The Obama administration should request a redo by the U.S. Supreme Court, which deadlocked 4-4 Thursday over President Barack Obama's plans to shield from deportation millions of immigrants living illegally in the U.S., say legal experts who support the White House's executive actions.

The federal government has the option of asking the high court to reconsider the case once a ninth justice is appointed to fill the seat of the late Justice Antonin Scalia, said David Leopold, and immigration attorney who is the past president and past general counsel of the American Immigration Lawyers Association, wrote on the online news site Medium after the court's ruling.

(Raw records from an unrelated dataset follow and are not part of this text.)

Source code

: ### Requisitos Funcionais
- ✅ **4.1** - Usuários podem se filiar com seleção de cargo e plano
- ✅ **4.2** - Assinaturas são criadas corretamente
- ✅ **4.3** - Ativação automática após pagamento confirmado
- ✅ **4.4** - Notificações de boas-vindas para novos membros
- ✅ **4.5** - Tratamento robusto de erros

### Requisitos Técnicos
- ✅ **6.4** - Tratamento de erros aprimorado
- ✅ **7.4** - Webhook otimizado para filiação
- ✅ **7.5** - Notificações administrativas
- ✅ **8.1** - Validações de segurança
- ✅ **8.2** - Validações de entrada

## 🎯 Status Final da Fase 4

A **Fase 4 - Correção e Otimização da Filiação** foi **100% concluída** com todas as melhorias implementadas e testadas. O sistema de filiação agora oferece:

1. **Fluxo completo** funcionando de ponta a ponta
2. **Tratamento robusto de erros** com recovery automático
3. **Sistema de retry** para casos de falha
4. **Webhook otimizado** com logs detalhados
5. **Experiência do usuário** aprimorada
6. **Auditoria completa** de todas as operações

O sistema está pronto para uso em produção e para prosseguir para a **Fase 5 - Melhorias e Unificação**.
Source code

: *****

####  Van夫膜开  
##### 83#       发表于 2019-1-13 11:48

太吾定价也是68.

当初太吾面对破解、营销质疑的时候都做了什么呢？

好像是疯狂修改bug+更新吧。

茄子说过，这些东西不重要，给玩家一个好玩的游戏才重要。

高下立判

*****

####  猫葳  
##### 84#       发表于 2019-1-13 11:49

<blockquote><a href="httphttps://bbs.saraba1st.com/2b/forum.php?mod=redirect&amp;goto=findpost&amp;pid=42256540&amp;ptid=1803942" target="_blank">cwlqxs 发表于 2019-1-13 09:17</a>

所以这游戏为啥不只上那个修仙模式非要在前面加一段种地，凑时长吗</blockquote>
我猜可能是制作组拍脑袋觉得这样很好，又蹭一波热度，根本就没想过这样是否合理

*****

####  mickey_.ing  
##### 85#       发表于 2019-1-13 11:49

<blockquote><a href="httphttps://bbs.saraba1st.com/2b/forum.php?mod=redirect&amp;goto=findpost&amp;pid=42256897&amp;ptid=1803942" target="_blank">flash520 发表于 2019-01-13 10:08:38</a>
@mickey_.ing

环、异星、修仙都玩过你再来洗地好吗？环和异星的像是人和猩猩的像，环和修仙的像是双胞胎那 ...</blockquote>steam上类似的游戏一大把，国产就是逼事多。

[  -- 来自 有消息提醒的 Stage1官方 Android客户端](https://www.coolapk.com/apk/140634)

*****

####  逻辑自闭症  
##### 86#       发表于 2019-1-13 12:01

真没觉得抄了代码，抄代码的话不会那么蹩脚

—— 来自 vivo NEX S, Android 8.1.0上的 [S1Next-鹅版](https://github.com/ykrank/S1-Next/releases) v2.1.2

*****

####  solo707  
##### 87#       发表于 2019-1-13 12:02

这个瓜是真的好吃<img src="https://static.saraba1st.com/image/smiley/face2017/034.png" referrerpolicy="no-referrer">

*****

“The Obama administration does not have to simply accept the Supreme Court’s failure to rule,” Leopold wrote. “It can — indeed should — immediately file a motion for reargument before the court to take place once a ninth justice is confirmed by the U.S. Senate. Granted, given the continued obstruction by Senate Republicans, a new justice may not be seated for several months and possibly not until the next President is sworn in.”

President Franklin Roosevelt’s administration successfully asked for two such rehearings during the New Deal, said Walter Dellinger, who served as solicitor general during President Bill Clinton’s administration.

"This battle is not over," Dellinger wrote for Slate Thursday. "The Department of Justice should consider taking a step it has rarely taken: filing a motion asking the court to reconsider the decision and further asking the court to defer acting on the petition until there is a full complement of justices."

A Justice Department spokesman declined to comment.

Led by Texas, 26 states — including Georgia — fought to block Obama's executive actions in court, arguing they amount to an unconstitutional end run around Congress. Georgia Attorney General Sam Olens' office had no immediate comment about whether the federal government should ask for a do-over.

Meanwhile, a local immigrant rights group – the Georgia Latino Alliance for Human Rights – is planning to hold a demonstration across from the state Capitol Monday morning and call for a moratorium on deportations in the wake of the high court's impasse.